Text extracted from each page
○ ○ ○ ○ ○
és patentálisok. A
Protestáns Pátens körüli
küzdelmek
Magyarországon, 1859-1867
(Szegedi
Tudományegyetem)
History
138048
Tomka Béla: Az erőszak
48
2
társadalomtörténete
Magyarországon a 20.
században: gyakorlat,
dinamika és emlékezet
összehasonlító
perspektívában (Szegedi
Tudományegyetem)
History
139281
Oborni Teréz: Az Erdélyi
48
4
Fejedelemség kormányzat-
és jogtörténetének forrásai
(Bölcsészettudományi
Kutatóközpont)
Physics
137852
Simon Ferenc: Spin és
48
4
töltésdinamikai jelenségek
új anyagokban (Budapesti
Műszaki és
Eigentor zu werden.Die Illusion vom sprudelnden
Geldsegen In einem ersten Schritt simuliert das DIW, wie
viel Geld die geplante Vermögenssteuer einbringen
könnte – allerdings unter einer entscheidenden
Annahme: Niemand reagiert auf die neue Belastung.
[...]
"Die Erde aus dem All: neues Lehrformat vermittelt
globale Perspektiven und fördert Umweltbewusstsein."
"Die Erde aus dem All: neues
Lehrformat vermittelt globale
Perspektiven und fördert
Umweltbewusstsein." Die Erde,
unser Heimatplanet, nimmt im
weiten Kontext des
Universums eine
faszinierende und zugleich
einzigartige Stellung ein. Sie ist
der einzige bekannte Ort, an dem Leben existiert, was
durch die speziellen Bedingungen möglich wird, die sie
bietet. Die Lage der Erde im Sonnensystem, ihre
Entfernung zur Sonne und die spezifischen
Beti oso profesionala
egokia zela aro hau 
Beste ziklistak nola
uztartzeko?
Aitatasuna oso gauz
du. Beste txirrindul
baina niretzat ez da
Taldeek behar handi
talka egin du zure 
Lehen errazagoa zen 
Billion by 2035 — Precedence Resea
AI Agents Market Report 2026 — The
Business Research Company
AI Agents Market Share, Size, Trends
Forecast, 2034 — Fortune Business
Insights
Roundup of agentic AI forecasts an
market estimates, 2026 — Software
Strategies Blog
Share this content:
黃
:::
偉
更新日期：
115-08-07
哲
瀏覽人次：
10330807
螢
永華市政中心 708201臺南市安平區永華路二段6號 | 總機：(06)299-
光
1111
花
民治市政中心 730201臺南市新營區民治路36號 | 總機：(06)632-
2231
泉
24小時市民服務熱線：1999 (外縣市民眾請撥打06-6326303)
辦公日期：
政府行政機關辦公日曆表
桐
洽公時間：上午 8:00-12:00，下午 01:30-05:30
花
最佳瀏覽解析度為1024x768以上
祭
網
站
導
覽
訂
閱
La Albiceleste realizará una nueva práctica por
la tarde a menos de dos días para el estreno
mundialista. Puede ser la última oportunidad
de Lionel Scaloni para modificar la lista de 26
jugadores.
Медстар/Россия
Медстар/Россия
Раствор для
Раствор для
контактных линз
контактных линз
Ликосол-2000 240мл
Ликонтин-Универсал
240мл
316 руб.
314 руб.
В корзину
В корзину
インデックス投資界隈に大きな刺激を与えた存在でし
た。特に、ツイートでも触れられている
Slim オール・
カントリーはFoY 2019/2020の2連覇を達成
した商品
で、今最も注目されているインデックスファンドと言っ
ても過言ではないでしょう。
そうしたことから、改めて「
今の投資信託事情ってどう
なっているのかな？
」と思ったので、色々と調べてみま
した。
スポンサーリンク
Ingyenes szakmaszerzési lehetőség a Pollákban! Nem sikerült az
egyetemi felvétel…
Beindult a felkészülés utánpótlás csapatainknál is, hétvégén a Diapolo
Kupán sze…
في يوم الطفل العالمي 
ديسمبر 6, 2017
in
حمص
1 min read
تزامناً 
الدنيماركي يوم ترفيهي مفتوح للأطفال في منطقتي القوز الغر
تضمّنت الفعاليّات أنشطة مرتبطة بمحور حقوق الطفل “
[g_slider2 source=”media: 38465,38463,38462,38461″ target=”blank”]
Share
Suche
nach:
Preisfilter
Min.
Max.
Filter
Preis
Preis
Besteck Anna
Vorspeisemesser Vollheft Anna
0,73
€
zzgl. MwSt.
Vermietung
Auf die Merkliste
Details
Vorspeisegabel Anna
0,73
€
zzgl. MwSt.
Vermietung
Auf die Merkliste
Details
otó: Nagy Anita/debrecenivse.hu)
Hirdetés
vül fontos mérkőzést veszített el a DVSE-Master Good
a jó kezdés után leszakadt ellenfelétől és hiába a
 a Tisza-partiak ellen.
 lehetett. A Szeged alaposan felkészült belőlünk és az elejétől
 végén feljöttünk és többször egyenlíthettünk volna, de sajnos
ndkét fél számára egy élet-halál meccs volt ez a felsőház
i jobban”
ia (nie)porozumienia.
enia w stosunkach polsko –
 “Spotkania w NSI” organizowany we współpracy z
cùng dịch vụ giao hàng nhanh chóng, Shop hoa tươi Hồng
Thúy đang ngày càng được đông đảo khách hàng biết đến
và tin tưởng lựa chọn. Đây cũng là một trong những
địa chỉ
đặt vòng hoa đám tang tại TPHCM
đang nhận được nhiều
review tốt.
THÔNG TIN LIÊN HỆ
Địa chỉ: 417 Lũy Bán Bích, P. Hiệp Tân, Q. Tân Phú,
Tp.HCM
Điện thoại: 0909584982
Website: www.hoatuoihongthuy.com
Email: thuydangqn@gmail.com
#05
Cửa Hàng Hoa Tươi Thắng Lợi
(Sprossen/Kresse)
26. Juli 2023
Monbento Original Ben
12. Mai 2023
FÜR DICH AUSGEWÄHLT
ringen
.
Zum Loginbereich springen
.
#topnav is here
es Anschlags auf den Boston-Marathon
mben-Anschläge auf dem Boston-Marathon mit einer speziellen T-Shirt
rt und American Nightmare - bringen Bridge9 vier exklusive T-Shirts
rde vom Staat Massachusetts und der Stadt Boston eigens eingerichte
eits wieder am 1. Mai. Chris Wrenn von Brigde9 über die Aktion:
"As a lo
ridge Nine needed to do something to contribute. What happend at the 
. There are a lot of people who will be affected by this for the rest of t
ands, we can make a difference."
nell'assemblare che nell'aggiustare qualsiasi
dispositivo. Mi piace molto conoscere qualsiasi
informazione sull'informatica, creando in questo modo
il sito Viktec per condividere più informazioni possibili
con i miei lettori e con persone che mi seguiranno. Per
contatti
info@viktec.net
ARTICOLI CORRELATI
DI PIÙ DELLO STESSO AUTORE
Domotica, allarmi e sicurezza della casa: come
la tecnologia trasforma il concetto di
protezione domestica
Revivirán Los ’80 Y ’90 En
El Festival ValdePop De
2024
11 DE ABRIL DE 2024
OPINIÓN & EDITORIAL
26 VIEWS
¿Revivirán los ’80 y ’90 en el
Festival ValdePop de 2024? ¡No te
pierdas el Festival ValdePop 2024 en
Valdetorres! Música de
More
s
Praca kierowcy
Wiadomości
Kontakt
○ ○ ○ ○ ○
- **YOUR GOAL**:
Set out every line of the data above as a numbered list, skipping any blank lines.

- **COMPLETED EXERCISE**:
1. és patentálisok. A
2. Protestáns Pátens körüli
3. küzdelmek
4. Magyarországon, 1859-1867
5. (Szegedi
6. Tudományegyetem)
7. History
8. 138048
9. Tomka Béla: Az erőszak
10. 48
11. 2
12. társadalomtörténete
13. Magyarországon a 20.
14. században: gyakorlat,
15. dinamika és emlékezet
16. összehasonlító
17. perspektívában (Szegedi
18. Tudományegyetem)
19. History
20. 139281
21. Oborni Teréz: Az Erdélyi
22. 48
23. 4
24. Fejedelemség kormányzat-
25. és jogtörténetének forrásai
26. (Bölcsészettudományi
27. Kutatóközpont)
28. Physics
29. 137852
30. Simon Ferenc: Spin és
31. 48
32. 4
33. töltésdinamikai jelenségek
34. új anyagokban (Budapesti
35. Műszaki és
36. Eigentor zu werden.Die Illusion vom sprudelnden
37. Geldsegen In einem ersten Schritt simuliert das DIW, wie
38. viel Geld die geplante Vermögenssteuer einbringen
39. könnte – allerdings unter einer entscheidenden
40. Annahme: Niemand reagiert auf die neue Belastung.
41. [...]
42. "Die Erde aus dem All: neues Lehrformat vermittelt
43. globale Perspektiven und fördert Umweltbewusstsein."
44. "Die Erde aus dem All: neues
45. Lehrformat vermittelt globale
46. Perspektiven und fördert
47. Umweltbewusstsein." Die Erde,
48. unser Heimatplanet, nimmt im
49. weiten Kontext des
50. Universums eine
51. faszinierende und zugleich
52. einzigartige Stellung ein. Sie ist
53. der einzige bekannte Ort, an dem Leben existiert, was
54. durch die speziellen Bedingungen möglich wird, die sie
55. bietet. Die Lage der Erde im Sonnensystem, ihre
56. Entfernung zur Sonne und die spezifischen
57. Beti oso profesionala
58. egokia zela aro hau 
59. Beste ziklistak nola
60. uztartzeko?
61. Aitatasuna oso gauz
62. du. Beste txirrindul
63. baina niretzat ez da
64. Taldeek behar handi
65. talka egin du zure 
66. Lehen errazagoa zen 
67. Billion by 2035 — Precedence Resea
68. AI Agents Market Report 2026 — The
69. Business Research Company
70. AI Agents Market Share, Size, Trends
71. Forecast, 2034 — Fortune Business
72. Insights
73. Roundup of agentic AI forecasts an
74. market estimates, 2026 — Software
75. Strategies Blog
76. Share this content:
77. 黃
78. :::
79. 偉
80. 更新日期：
81. 115-08-07
82. 哲
83. 瀏覽人次：
84. 10330807
85. 螢
86. 永華市政中心 708201臺南市安平區永華路二段6號 | 總機：(06)299-
87. 光
88. 1111
89. 花
90. 民治市政中心 730201臺南市新營區民治路36號 | 總機：(06)632-
91. 2231
92. 泉
93. 24小時市民服務熱線：1999 (外縣市民眾請撥打06-6326303)
94. 辦公日期：
95. 政府行政機關辦公日曆表
96. 桐
97. 洽公時間：上午 8:00-12:00，下午 01:30-05:30
98. 花
99. 最佳瀏覽解析度為1024x768以上
100. 祭
101. 網
102. 站
103. 導
104. 覽
105. 訂
106. 閱
107. La Albiceleste realizará una nueva práctica por
108. la tarde a menos de dos días para el estreno
109. mundialista. Puede ser la última oportunidad
110. de Lionel Scaloni para modificar la lista de 26
111. jugadores.
112. Медстар/Россия
113. Медстар/Россия
114. Раствор для
115. Раствор для
116. контактных линз
117. контактных линз
118. Ликосол-2000 240мл
119. Ликонтин-Универсал
120. 240мл
121. 316 руб.
122. 314 руб.
123. В корзину
124. В корзину
125. インデックス投資界隈に大きな刺激を与えた存在でし
126. た。特に、ツイートでも触れられている
127. Slim オール・
128. カントリーはFoY 2019/2020の2連覇を達成
129. した商品
130. で、今最も注目されているインデックスファンドと言っ
131. ても過言ではないでしょう。
132. そうしたことから、改めて「
133. 今の投資信託事情ってどう
134. なっているのかな？
135. 」と思ったので、色々と調べてみま
136. した。
137. スポンサーリンク
138. Ingyenes szakmaszerzési lehetőség a Pollákban! Nem sikerült az
139. egyetemi felvétel…
140. Beindult a felkészülés utánpótlás csapatainknál is, hétvégén a Diapolo
141. Kupán sze…
142. في يوم الطفل العالمي 
143. ديسمبر 6, 2017
144. in
145. حمص
146. 1 min read
147. تزامناً 
148. الدنيماركي يوم ترفيهي مفتوح للأطفال في منطقتي القوز الغر
149. تضمّنت الفعاليّات أنشطة مرتبطة بمحور حقوق الطفل “
150. [g_slider2 source=”media: 38465,38463,38462,38461″ target=”blank”]
151. Share
152. Suche
153. nach:
154. Preisfilter
155. Min.
156. Max.
157. Filter
158. Preis
159. Preis
160. Besteck Anna
161. Vorspeisemesser Vollheft Anna
162. 0,73
163. €
164. zzgl. MwSt.
165. Vermietung
166. Auf die Merkliste
167. Details
168. Vorspeisegabel Anna
169. 0,73
170. €
171. zzgl. MwSt.
172. Vermietung
173. Auf die Merkliste
174. Details
175. otó: Nagy Anita/debrecenivse.hu)
176. Hirdetés
177. vül fontos mérkőzést veszített el a DVSE-Master Good
178. a jó kezdés után leszakadt ellenfelétől és hiába a
179.  a Tisza-partiak ellen.
180.  lehetett. A Szeged alaposan felkészült belőlünk és az elejétől
181.  végén feljöttünk és többször egyenlíthettünk volna, de sajnos
182. ndkét fél számára egy élet-halál meccs volt ez a felsőház
183. i jobban”
184. ia (nie)porozumienia.
185. enia w stosunkach polsko –
186.  “Spotkania w NSI” organizowany we współpracy z
187. cùng dịch vụ giao hàng nhanh chóng, Shop hoa tươi Hồng
188. Thúy đang ngày càng được đông đảo khách hàng biết đến
189. và tin tưởng lựa chọn. Đây cũng là một trong những
190. địa chỉ
191. đặt vòng hoa đám tang tại TPHCM
192. đang nhận được nhiều
193. review tốt.
194. THÔNG TIN LIÊN HỆ
195. Địa chỉ: 417 Lũy Bán Bích, P. Hiệp Tân, Q. Tân Phú,
196. Tp.HCM
197. Điện thoại: 0909584982
198. Website: www.hoatuoihongthuy.com
199. Email: thuydangqn@gmail.com
200. #05
201. Cửa Hàng Hoa Tươi Thắng Lợi
202. (Sprossen/Kresse)
203. 26. Juli 2023
204. Monbento Original Ben
205. 12. Mai 2023
206. FÜR DICH AUSGEWÄHLT
207. ringen
208. .
209. Zum Loginbereich springen
210. .
211. #topnav is here
212. es Anschlags auf den Boston-Marathon
213. mben-Anschläge auf dem Boston-Marathon mit einer speziellen T-Shirt
214. rt und American Nightmare - bringen Bridge9 vier exklusive T-Shirts
215. rde vom Staat Massachusetts und der Stadt Boston eigens eingerichte
216. eits wieder am 1. Mai. Chris Wrenn von Brigde9 über die Aktion:
217. "As a lo
218. ridge Nine needed to do something to contribute. What happend at the 
219. . There are a lot of people who will be affected by this for the rest of t
220. ands, we can make a difference."
221. nell'assemblare che nell'aggiustare qualsiasi
222. dispositivo. Mi piace molto conoscere qualsiasi
223. informazione sull'informatica, creando in questo modo
224. il sito Viktec per condividere più informazioni possibili
225. con i miei lettori e con persone che mi seguiranno. Per
226. contatti
227. info@viktec.net
228. ARTICOLI CORRELATI
229. DI PIÙ DELLO STESSO AUTORE
230. Domotica, allarmi e sicurezza della casa: come
231. la tecnologia trasforma il concetto di
232. protezione domestica
233. Revivirán Los ’80 Y ’90 En
234. El Festival ValdePop De
235. 2024
236. 11 DE ABRIL DE 2024
237. OPINIÓN & EDITORIAL
238. 26 VIEWS
239. ¿Revivirán los ’80 y ’90 en el
240. Festival ValdePop de 2024? ¡No te
241. pierdas el Festival ValdePop 2024 en
242. Valdetorres! Música de
243. More
244. s
245. Praca kierowcy
246. Wiadomości
247. Kontakt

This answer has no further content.